Make sure /llms.txt is published at the root of the site with a clean plain-text summary of what each top-level page is about. Keep it under 200 lines total, one section per page, format as: H1 = page title, then a one-line description, then the page URL. Do not include marketing copy. After publishing, show me the live URL so I can curl it.

The «do not include marketing copy» line is the one that matters. Default llms.txt generators stuff it with brand fluff, which dilutes the signal AI engines use to decide what to quote.

Step 2. Inspect. Two ways:

Open /llms.txt directly in your browser. You should see plain text or Markdown, not HTML, not a 404. If you see a styled page, the route is wrong and AI bots get the wrong MIME type. Ask Lovable to serve it as Content-Type: text/plain or text/markdown.

Curl as an AI crawler from a terminal:

curl -A "GPTBot/1.0" https://your-site.com/walkthroughs/what-is-geo

The response should be your full page text or a clean Markdown rendering. If you get a JavaScript shell with no content, the AI Markdown rendering didn't apply for GPTBot. Check the Lovable SEO & AI search review for «AI Markdown rendering» status; it should be green.

Step 3. Validate with the real engines.
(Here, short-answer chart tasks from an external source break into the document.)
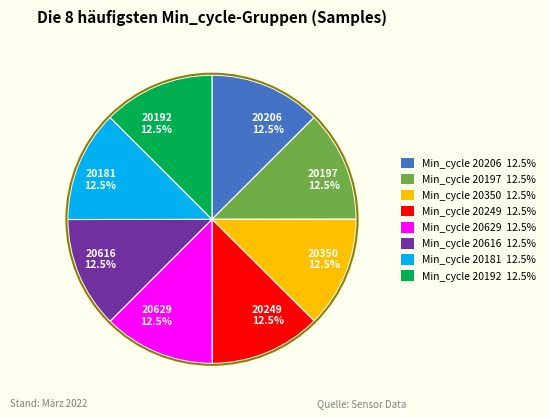

What is the ratio of the value at 20192 12.5% to the value at 20206 12.5%?

1.0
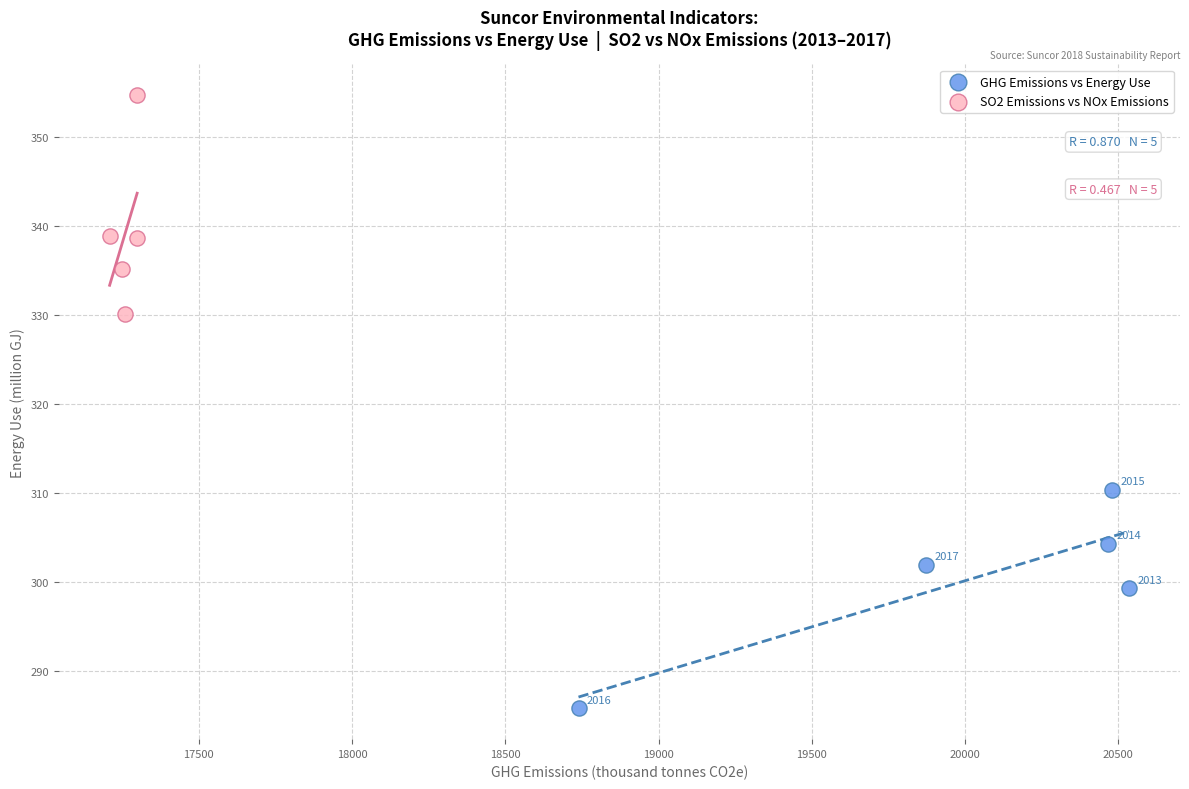

Which series contains the lowest Y value?

GHG Emissions vs Energy Use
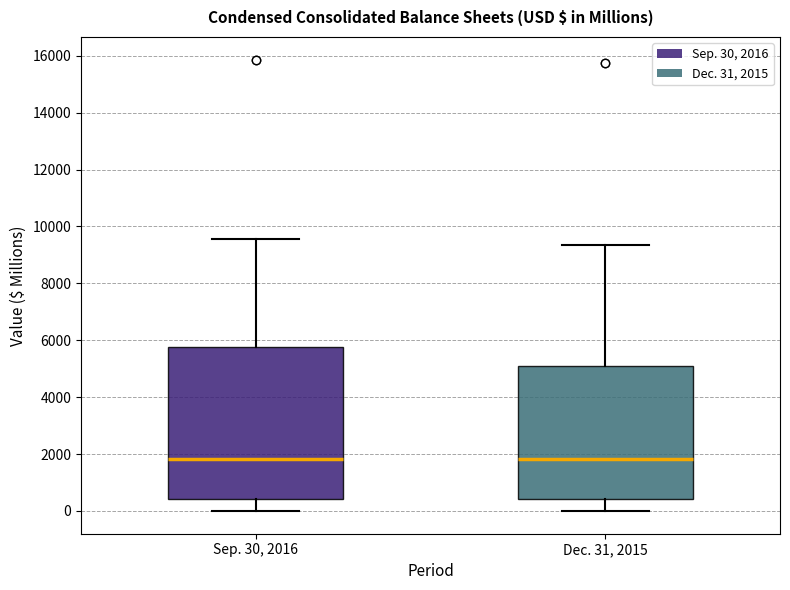

Where does the upper whisker of the box for Dec. 31, 2015 end on the y-axis? The values are not printed on the chart, so give them approximately, as read against the axis.

9400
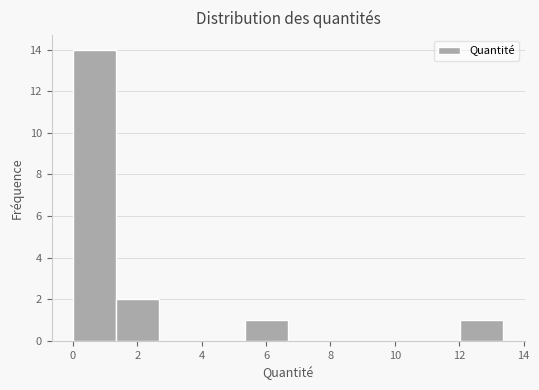

Over which range of the x-axis is the bar tallest?

0.0 to 1.4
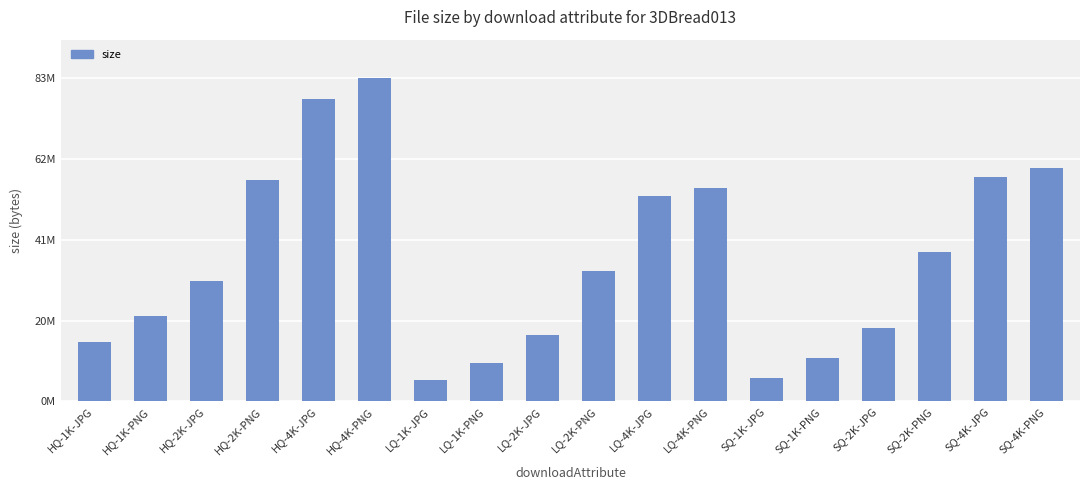

Which label corresponds to the smallest value in the chart?

LQ-1K-JPG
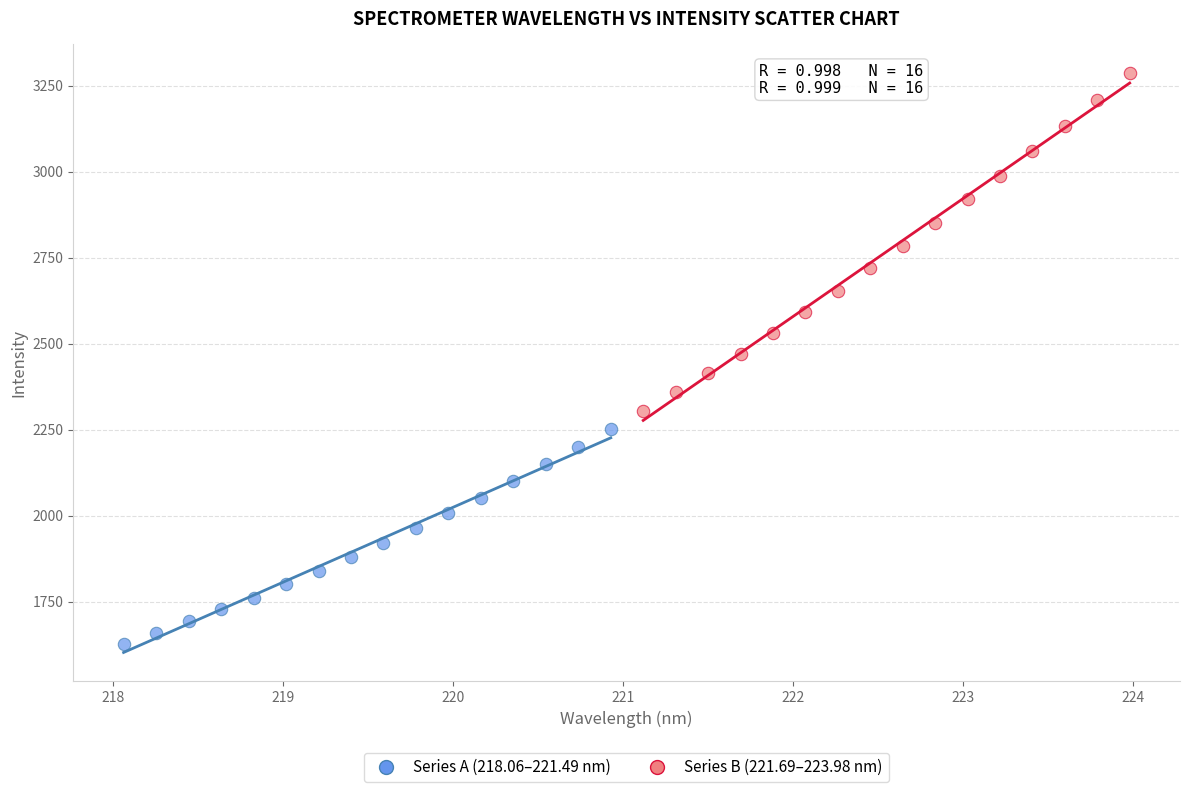

Which series reaches the maximum Y coordinate?

Series B (221.69–223.98 nm)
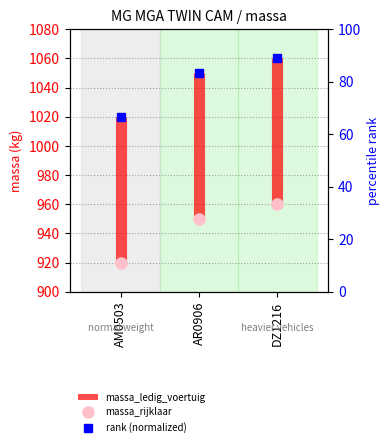

True or false: massa_rijklaar has a value of 55.3 at DZ1216.

False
This one's slower. Ask Claude or ChatGPT a question your post answers. If the engine cites your URL in its answer, the round trip works. If it doesn't, the page isn't in the engine's retrieval index yet. The most common culprit: missing Bing Webmaster Tools submission for ChatGPT, and Brave Webmaster Tools for Claude.

What to remember

GEO is four steps: crawl, parse, synthesize, cite.

Lovable's SEO & AI search review covers the technical layer for both SEO and GEO. It ships llms.txt, an AI-friendly Markdown view of your pages, structured data, and a robots.txt that doesn't block major AI crawlers. Most red rows fix in one click.

Your job is writing in a quotable way: clear definitions up front, answer-first paragraphs, real numbers, and FAQ sections. And submitting your sitemap to Bing and Brave so ChatGPT and Claude can find you in the first place.